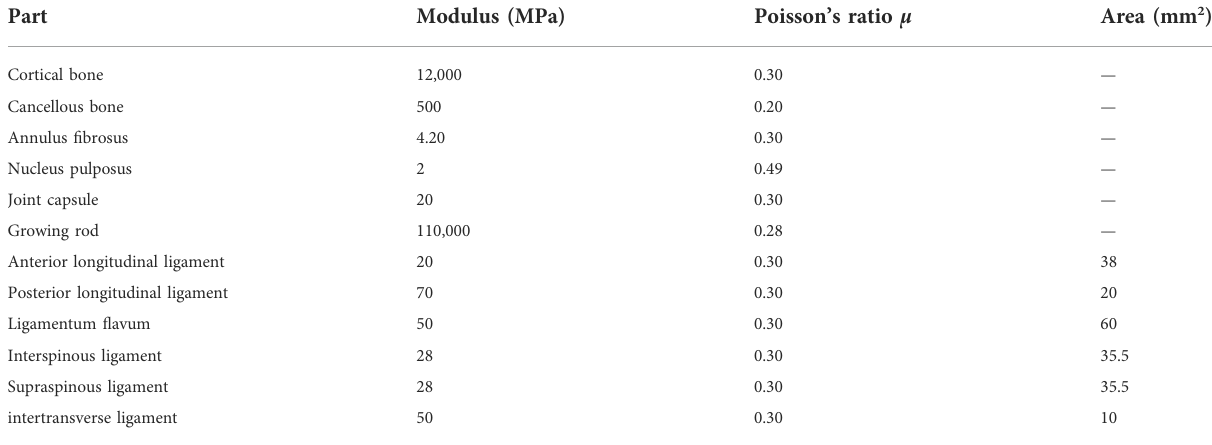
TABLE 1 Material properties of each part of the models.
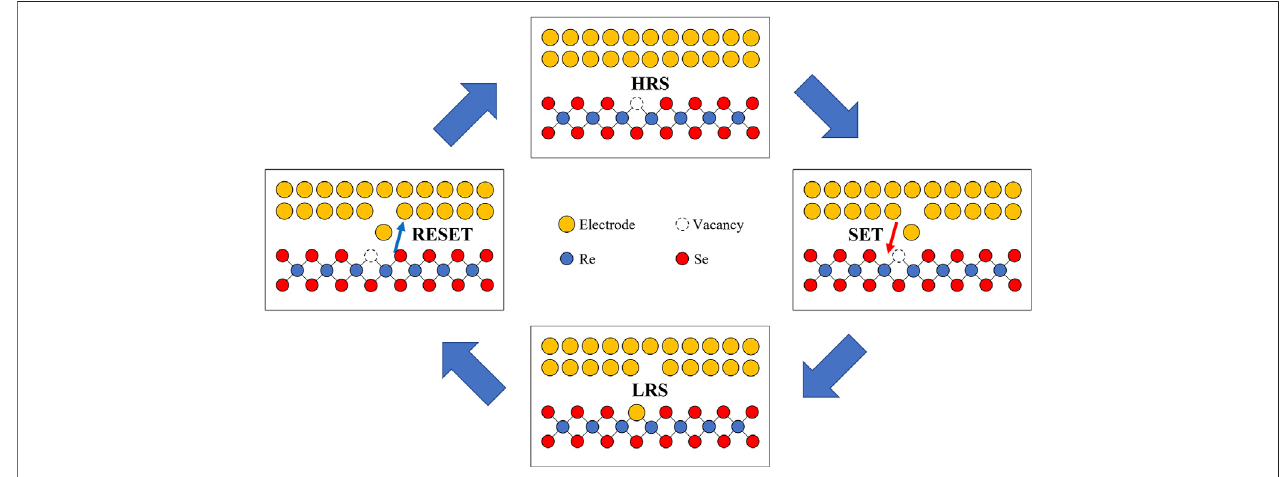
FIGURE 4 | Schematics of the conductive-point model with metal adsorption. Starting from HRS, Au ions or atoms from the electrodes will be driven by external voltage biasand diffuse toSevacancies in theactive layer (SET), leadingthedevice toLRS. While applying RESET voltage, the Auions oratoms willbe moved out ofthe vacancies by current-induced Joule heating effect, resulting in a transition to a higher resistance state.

---

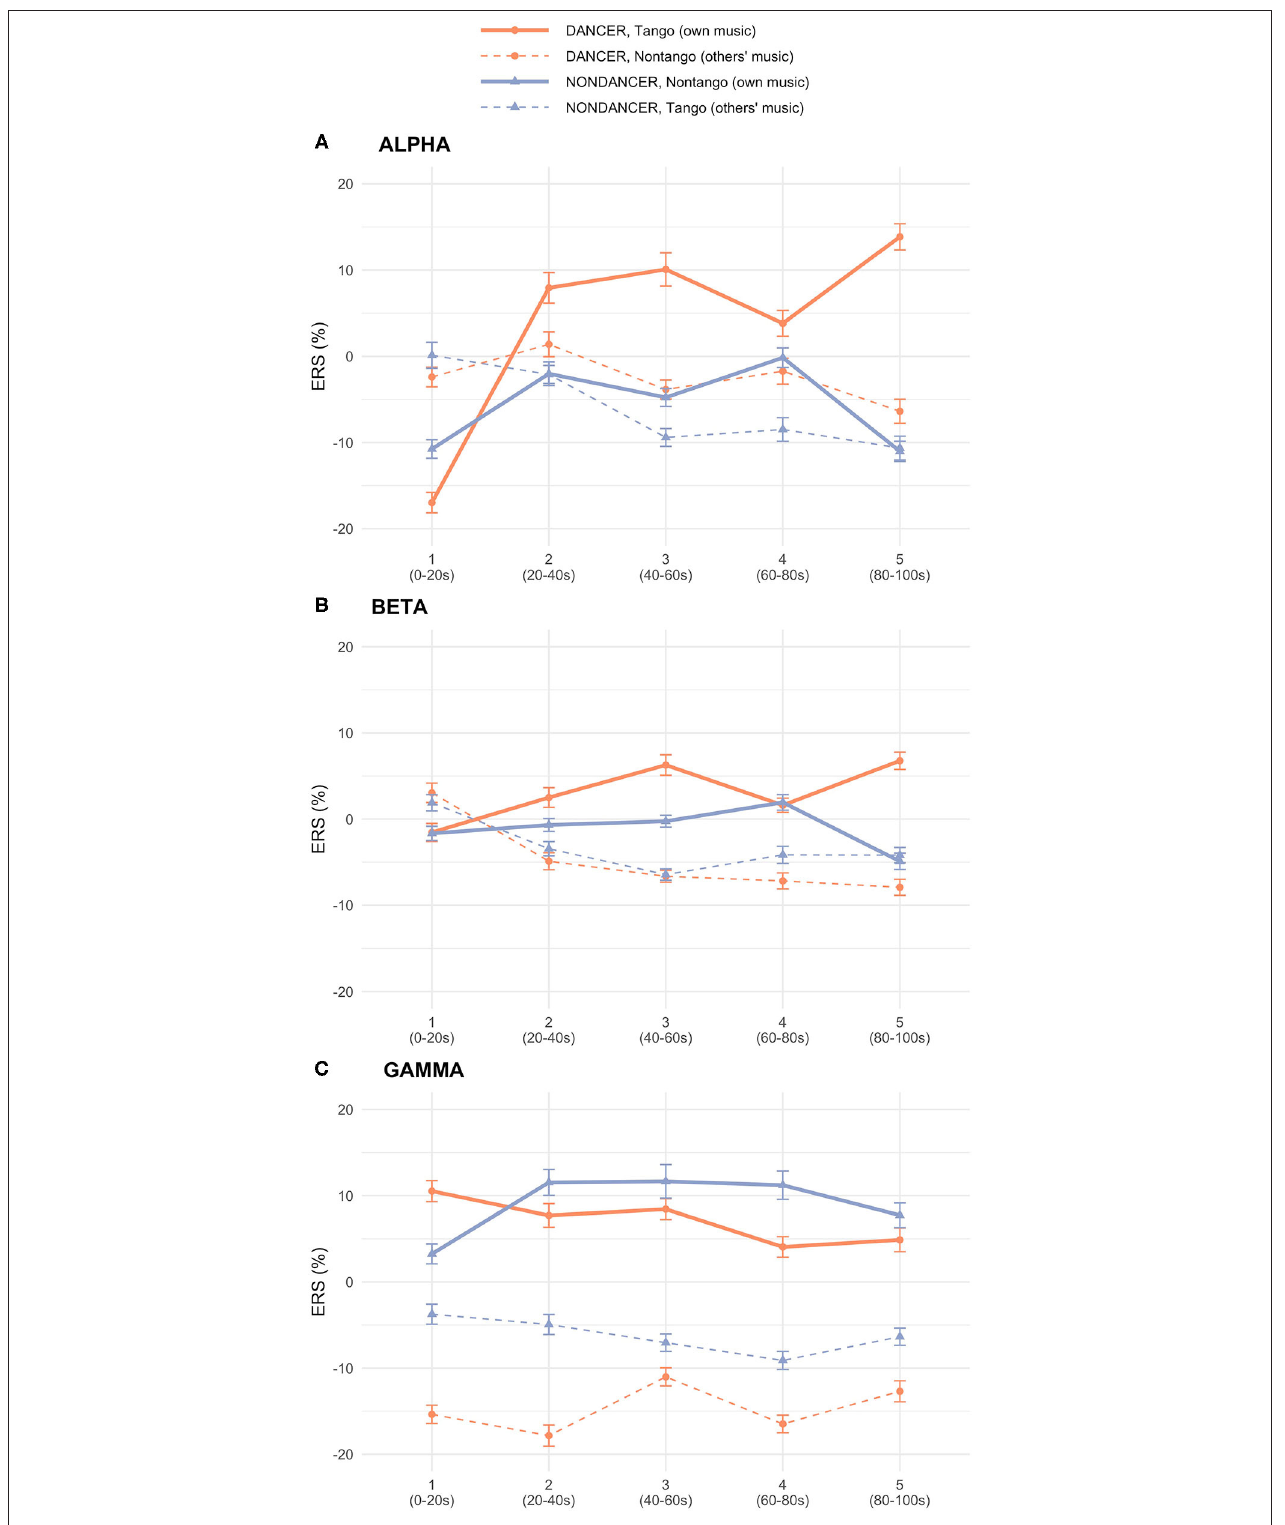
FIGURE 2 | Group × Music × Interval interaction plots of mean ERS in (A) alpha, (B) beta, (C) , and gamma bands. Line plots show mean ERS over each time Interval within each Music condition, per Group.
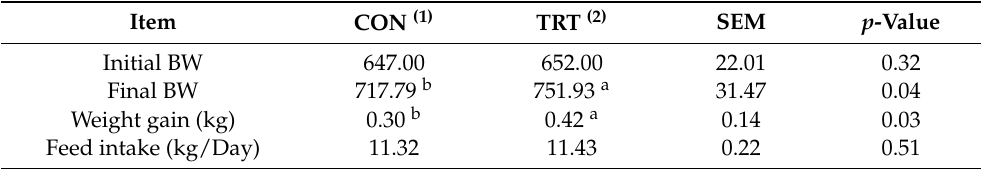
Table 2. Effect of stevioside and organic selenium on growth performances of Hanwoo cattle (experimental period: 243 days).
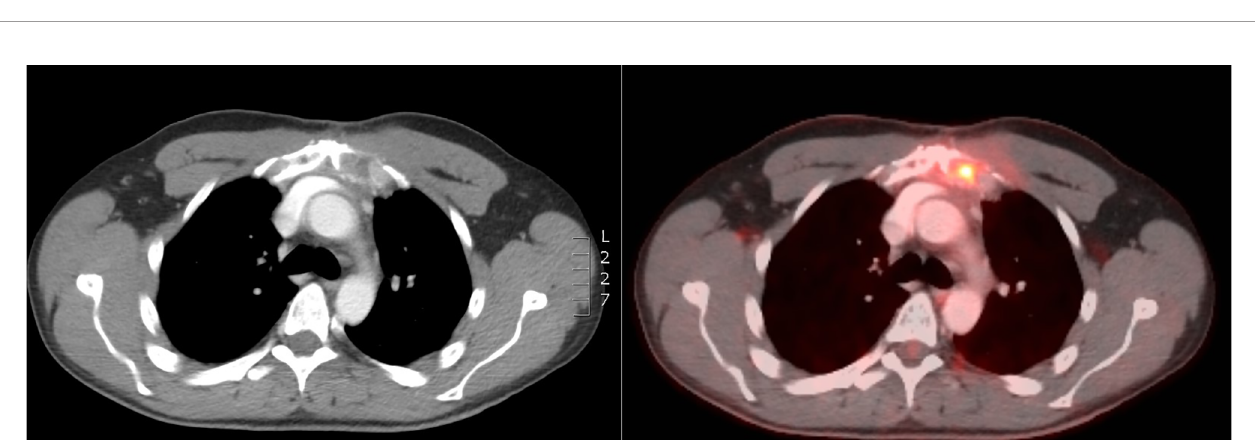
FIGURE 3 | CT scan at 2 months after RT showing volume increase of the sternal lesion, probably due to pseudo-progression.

...

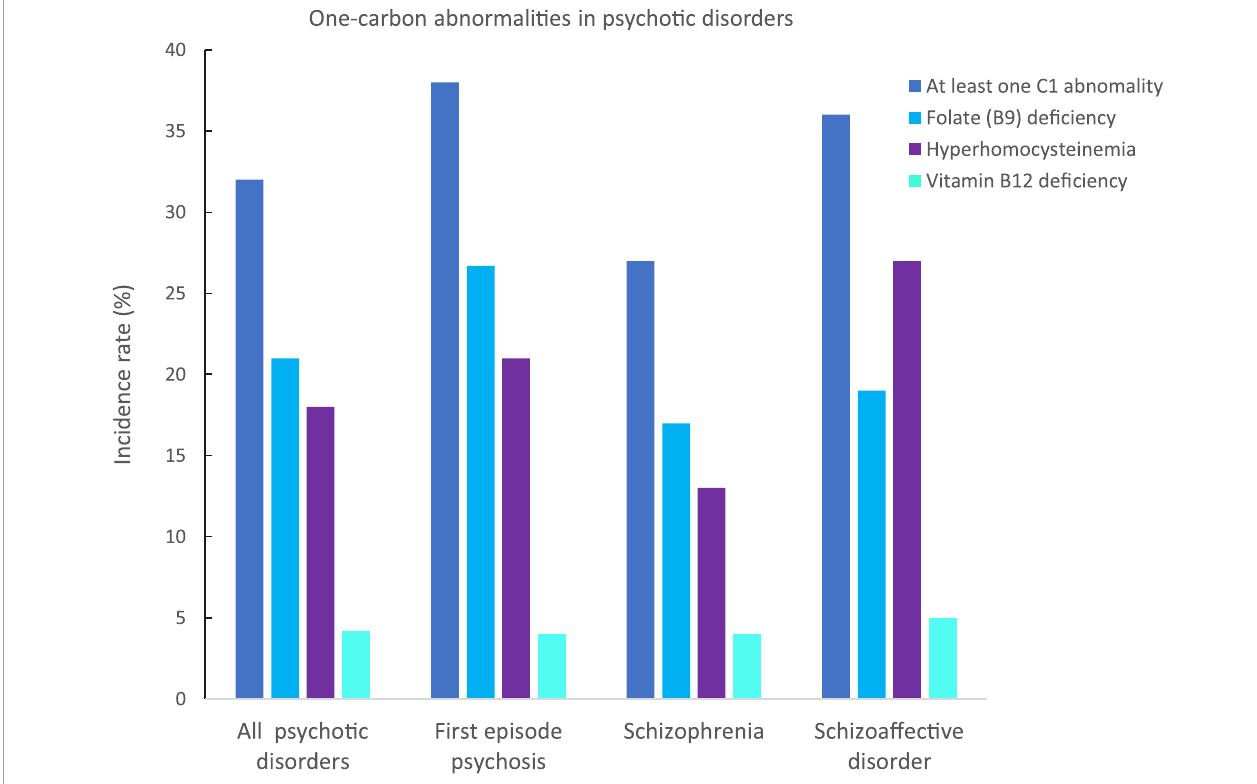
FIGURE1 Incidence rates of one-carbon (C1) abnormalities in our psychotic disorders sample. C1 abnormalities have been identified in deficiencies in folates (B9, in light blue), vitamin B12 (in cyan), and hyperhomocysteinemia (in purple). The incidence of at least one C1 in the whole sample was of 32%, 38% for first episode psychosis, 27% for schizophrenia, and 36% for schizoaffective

**What the task asks:**
Retrieve every line above holding the word "each".

**Task output:**
TABLE 1 Material properties of each part of the models.
FIGURE 2 | Group × Music × Interval interaction plots of mean ERS in (A) alpha, (B) beta, (C) , and gamma bands. Line plots show mean ERS over each time Interval within each Music condition, per Group.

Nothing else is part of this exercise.